Deb Moy is supposed to be dead.
And yet there she is, queueing up with the rest of the Elon School of Law’s Class of 2016 in a sea of be-tassled black velvet graduation tams to get her hard-won juris doctorate. She pushes on her crutches to mount the stage, then crosses it smoothly, almost like she’s swimming — her prosthetic legs and the carbon-fiber forearm crutches moving the rest of her along.
Deb Moy is not supposed to be walking. And yet there she is.
At center stage she pauses — Deb cannot resist a moment like this — pivots to face the crowd, braces her crutches on the carpet and pulls a quick little hip-shaking shimmy. Then she resumes the glide to pick up her sheepskin to raucous applause.
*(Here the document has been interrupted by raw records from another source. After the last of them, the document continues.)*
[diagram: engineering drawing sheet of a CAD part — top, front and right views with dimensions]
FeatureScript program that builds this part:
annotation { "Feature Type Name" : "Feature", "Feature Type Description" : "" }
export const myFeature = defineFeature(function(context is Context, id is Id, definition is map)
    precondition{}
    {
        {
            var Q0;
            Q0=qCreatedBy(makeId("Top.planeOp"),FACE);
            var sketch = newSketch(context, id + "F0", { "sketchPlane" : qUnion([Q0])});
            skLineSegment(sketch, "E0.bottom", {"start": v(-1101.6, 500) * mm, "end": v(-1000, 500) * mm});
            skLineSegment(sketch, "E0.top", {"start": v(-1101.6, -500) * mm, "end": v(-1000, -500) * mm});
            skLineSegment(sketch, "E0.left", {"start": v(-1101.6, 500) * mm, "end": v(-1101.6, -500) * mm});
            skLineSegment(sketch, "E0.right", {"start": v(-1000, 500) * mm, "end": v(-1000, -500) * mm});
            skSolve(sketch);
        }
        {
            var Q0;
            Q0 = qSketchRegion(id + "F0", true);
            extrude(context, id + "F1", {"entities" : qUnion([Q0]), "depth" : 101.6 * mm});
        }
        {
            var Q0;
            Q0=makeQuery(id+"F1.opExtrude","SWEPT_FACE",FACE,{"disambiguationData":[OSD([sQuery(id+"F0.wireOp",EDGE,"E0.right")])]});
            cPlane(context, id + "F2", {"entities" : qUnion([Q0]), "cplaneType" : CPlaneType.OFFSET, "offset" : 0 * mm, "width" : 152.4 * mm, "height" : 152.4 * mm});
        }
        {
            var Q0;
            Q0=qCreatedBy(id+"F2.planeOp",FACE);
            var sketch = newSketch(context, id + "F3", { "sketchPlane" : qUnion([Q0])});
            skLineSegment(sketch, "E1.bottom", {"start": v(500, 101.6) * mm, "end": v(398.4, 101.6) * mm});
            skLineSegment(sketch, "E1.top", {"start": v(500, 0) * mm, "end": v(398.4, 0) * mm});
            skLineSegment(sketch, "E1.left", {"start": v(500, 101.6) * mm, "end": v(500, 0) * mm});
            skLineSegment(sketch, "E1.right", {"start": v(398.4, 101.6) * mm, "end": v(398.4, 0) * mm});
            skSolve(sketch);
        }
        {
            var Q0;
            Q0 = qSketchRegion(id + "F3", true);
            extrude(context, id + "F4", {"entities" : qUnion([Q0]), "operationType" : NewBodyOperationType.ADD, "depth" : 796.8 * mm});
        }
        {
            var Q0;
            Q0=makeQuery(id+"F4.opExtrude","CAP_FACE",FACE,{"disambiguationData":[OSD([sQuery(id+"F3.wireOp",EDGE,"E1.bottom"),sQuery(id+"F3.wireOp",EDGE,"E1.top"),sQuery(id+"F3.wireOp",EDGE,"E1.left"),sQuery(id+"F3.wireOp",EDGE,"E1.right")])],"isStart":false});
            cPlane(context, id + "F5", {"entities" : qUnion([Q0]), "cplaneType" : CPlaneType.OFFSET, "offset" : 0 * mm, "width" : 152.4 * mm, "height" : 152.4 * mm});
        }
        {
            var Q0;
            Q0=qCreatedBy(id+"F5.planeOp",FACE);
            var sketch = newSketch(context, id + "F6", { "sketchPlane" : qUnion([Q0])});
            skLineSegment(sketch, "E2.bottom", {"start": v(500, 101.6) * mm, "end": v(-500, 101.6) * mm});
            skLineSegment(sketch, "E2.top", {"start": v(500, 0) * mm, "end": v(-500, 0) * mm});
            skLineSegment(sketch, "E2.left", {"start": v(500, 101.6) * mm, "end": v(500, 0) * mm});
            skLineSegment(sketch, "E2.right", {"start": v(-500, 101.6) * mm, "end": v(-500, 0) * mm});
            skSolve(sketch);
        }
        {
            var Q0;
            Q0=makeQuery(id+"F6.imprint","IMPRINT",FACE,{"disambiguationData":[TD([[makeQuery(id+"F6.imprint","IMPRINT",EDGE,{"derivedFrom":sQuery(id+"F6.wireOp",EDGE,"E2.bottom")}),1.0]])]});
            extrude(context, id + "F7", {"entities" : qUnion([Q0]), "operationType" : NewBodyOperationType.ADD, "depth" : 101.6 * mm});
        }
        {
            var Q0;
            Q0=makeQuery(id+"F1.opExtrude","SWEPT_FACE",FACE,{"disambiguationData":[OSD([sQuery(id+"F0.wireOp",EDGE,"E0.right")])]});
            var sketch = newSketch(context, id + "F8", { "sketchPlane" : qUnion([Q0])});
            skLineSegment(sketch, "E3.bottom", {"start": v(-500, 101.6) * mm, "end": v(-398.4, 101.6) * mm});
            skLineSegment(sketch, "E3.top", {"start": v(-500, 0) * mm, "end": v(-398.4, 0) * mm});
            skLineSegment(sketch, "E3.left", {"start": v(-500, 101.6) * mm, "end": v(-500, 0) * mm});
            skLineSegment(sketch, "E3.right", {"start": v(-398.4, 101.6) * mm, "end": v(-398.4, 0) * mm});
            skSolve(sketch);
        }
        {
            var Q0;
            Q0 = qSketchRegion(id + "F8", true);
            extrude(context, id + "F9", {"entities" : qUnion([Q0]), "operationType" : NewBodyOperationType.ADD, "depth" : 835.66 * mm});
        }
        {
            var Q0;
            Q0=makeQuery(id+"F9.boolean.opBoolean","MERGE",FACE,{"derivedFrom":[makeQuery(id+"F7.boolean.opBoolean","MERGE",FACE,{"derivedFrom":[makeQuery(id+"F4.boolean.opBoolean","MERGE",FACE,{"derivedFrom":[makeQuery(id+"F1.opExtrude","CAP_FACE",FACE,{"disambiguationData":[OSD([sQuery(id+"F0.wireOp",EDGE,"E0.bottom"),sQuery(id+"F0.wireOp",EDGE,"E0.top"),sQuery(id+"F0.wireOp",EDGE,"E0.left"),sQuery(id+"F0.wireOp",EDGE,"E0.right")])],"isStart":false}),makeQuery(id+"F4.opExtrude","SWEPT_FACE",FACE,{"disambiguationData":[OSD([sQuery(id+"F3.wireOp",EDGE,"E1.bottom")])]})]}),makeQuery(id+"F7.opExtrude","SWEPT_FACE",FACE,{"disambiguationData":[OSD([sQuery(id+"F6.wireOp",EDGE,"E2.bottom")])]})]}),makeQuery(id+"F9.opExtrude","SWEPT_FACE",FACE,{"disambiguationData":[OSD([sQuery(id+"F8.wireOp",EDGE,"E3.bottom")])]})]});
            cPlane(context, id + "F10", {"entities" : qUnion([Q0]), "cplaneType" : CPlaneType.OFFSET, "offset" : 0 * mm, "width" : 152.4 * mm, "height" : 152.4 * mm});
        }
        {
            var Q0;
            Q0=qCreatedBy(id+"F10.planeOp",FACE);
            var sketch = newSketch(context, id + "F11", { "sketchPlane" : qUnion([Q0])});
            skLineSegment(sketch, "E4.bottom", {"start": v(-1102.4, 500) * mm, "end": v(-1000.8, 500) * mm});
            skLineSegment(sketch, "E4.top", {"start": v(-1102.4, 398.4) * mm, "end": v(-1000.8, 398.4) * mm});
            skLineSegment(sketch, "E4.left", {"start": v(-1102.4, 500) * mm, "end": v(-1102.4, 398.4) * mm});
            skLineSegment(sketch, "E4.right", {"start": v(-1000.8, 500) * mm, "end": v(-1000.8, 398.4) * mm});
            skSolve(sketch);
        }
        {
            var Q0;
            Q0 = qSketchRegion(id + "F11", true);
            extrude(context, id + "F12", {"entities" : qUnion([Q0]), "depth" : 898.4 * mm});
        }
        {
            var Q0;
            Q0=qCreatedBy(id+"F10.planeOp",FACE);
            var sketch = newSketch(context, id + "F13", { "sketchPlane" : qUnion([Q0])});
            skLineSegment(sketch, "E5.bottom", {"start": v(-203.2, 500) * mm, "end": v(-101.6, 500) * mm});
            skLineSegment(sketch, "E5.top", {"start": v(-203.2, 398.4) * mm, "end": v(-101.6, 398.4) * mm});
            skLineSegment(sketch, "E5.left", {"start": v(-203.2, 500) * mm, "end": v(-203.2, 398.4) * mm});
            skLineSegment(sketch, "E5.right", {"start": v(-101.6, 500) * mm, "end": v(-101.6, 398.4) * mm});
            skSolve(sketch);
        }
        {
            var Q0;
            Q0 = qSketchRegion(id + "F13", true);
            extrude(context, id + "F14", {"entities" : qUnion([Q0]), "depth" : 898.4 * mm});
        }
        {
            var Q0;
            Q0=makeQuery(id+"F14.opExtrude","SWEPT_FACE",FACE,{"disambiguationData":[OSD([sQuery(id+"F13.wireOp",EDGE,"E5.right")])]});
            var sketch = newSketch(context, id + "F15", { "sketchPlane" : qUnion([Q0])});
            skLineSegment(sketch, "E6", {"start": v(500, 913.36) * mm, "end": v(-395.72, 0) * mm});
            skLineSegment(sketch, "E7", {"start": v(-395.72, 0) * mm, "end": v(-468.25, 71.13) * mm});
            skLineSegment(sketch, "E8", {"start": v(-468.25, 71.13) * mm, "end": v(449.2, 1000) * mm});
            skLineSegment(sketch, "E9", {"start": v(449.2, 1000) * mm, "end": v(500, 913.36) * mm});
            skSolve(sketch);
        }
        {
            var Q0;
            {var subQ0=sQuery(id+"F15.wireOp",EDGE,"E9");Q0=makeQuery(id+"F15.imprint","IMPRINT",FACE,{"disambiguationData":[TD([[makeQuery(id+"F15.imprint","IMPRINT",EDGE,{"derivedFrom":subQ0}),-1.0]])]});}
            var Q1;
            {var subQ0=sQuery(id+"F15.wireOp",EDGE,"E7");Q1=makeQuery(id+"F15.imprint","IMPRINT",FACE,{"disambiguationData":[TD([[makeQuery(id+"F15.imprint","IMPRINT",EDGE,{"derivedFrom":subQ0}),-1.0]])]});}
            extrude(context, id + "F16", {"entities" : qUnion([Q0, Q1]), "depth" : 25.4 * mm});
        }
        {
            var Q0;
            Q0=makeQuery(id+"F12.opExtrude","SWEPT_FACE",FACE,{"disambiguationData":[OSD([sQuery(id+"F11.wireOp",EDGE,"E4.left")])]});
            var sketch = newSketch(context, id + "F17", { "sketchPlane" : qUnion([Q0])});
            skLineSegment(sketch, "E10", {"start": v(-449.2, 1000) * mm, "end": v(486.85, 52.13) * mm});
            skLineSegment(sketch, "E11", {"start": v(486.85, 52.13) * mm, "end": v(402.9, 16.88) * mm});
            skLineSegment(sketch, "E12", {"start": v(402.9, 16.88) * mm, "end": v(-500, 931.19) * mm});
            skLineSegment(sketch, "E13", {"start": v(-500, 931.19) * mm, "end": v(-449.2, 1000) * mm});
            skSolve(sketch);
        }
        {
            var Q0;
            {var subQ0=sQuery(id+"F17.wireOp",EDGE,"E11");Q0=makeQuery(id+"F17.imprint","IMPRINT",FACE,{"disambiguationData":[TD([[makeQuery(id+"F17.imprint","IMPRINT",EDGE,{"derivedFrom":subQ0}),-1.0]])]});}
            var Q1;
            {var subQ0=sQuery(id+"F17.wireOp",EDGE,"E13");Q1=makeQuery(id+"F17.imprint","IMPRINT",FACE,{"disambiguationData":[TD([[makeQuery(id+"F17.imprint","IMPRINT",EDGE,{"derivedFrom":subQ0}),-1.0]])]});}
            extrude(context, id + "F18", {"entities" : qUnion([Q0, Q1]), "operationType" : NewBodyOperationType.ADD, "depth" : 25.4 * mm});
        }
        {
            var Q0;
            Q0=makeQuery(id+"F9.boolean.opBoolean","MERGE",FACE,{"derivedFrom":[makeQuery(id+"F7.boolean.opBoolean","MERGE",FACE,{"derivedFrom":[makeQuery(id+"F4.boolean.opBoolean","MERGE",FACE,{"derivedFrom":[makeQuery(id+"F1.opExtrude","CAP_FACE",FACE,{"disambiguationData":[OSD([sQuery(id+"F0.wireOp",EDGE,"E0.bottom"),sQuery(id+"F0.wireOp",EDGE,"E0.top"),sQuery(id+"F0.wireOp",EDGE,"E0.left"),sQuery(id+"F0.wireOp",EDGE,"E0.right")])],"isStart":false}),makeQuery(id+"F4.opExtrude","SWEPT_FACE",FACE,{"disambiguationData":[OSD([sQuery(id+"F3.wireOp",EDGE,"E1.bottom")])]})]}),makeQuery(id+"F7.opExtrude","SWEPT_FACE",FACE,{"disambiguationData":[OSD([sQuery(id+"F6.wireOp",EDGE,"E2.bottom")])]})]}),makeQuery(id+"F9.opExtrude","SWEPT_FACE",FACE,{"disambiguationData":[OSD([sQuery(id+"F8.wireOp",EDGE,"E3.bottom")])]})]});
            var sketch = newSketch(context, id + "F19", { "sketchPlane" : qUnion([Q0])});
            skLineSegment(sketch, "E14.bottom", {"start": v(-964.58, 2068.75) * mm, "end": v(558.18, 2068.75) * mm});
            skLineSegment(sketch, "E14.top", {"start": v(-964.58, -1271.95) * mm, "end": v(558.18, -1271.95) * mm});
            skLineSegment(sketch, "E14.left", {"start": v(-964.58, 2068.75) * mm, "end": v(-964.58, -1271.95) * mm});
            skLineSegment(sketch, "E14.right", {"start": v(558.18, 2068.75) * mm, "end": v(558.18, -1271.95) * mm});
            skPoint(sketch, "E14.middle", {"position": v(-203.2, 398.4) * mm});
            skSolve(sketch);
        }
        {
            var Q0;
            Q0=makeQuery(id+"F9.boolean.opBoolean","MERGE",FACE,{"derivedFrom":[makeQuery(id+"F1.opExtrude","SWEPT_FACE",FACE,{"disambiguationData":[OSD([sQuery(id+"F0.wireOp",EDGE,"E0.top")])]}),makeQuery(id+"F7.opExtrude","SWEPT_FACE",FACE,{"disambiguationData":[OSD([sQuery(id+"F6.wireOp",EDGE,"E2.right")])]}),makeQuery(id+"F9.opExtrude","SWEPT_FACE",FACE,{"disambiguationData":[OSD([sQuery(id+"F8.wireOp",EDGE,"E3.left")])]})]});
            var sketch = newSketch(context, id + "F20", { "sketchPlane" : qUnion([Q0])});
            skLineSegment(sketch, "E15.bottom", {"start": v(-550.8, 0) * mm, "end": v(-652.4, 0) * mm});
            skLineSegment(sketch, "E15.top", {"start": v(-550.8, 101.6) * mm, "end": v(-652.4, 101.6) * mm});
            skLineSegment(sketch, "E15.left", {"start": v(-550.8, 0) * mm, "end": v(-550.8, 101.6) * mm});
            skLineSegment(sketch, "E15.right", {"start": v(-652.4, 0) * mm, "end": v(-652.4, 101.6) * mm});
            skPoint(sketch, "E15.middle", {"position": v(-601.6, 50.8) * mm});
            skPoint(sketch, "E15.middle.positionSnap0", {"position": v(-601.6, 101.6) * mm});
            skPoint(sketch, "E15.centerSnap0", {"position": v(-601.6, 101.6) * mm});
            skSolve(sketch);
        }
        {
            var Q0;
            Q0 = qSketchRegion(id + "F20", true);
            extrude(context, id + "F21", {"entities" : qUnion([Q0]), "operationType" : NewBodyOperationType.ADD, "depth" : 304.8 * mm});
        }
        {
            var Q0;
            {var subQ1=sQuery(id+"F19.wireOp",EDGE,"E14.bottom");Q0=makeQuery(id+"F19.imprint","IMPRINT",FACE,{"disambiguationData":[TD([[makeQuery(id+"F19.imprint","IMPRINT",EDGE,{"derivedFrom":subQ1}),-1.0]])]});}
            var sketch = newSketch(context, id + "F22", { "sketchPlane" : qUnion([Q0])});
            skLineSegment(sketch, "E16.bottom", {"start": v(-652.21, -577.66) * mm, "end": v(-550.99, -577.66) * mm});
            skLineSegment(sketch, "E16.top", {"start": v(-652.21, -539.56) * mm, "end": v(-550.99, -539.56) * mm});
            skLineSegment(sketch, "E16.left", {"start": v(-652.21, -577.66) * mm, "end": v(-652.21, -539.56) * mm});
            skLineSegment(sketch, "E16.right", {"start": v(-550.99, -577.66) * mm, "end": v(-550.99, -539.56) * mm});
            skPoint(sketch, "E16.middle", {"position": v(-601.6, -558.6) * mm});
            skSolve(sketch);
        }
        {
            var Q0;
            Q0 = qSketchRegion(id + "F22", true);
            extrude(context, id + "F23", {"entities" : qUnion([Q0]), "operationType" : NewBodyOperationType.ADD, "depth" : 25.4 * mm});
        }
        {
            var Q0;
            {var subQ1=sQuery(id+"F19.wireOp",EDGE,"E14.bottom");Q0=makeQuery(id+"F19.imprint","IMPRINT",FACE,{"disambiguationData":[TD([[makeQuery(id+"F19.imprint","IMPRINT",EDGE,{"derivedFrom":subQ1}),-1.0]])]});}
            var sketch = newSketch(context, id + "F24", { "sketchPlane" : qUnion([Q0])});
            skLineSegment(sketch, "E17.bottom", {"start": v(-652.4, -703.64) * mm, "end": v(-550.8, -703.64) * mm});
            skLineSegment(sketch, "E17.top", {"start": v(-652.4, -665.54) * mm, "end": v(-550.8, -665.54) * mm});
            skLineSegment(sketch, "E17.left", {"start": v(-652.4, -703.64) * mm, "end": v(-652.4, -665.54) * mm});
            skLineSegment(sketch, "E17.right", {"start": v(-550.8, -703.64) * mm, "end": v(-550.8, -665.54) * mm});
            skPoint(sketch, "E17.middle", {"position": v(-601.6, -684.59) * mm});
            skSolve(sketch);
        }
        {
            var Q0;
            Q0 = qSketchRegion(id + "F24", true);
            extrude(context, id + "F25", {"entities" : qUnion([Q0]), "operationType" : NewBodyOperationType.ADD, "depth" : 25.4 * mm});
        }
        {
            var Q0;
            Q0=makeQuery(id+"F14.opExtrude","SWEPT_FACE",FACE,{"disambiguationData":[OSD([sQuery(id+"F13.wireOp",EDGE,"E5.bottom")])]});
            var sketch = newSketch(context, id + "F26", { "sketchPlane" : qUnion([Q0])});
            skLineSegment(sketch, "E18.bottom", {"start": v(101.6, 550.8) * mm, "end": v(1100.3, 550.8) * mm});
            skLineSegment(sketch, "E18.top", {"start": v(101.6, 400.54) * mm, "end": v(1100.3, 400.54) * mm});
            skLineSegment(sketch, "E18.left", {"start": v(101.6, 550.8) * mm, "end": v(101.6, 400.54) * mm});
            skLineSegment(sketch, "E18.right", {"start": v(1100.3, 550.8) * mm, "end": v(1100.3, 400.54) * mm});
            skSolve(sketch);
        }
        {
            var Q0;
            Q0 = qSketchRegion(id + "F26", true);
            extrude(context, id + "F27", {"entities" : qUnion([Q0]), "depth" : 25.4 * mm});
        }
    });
Here is where she breaks from the procession of newly-minted lawyers crossing the stage. She tucks her diploma under her arm and slips behind the dais, backtracks to stage left as the cheering still echoes in the high rafters of the alumni gymnasium.
Seated alone in the back, I feel an involuntary shiver run through my shoulders and up my neck.
Because Deb Moy is supposed to be dead.
She makes it back into alphabetical order for the final procession, and as she passes by flashes me a smile that brings me back into the moment.
I find her afterwards, pinned at the base of the wheelchair ramp as the gymnasium empties into the lobby. She’s sweltering under her graduation gown, craning her neck to find her people so she can get to the car and, eventually, the afterparty at Scrambled.
“That’s one of the most amazing things I’ve ever seen,” I tell her. She shoots me a skeptical look.
“I don’t think it’s all that amazing,” she says.
“It is,” I say. And we share a quiet moment in the crowd.
“What do you think it all means?” I ask her.
“I don’t know what it all means,” she says. “The doors just keep opening and I keep going through them.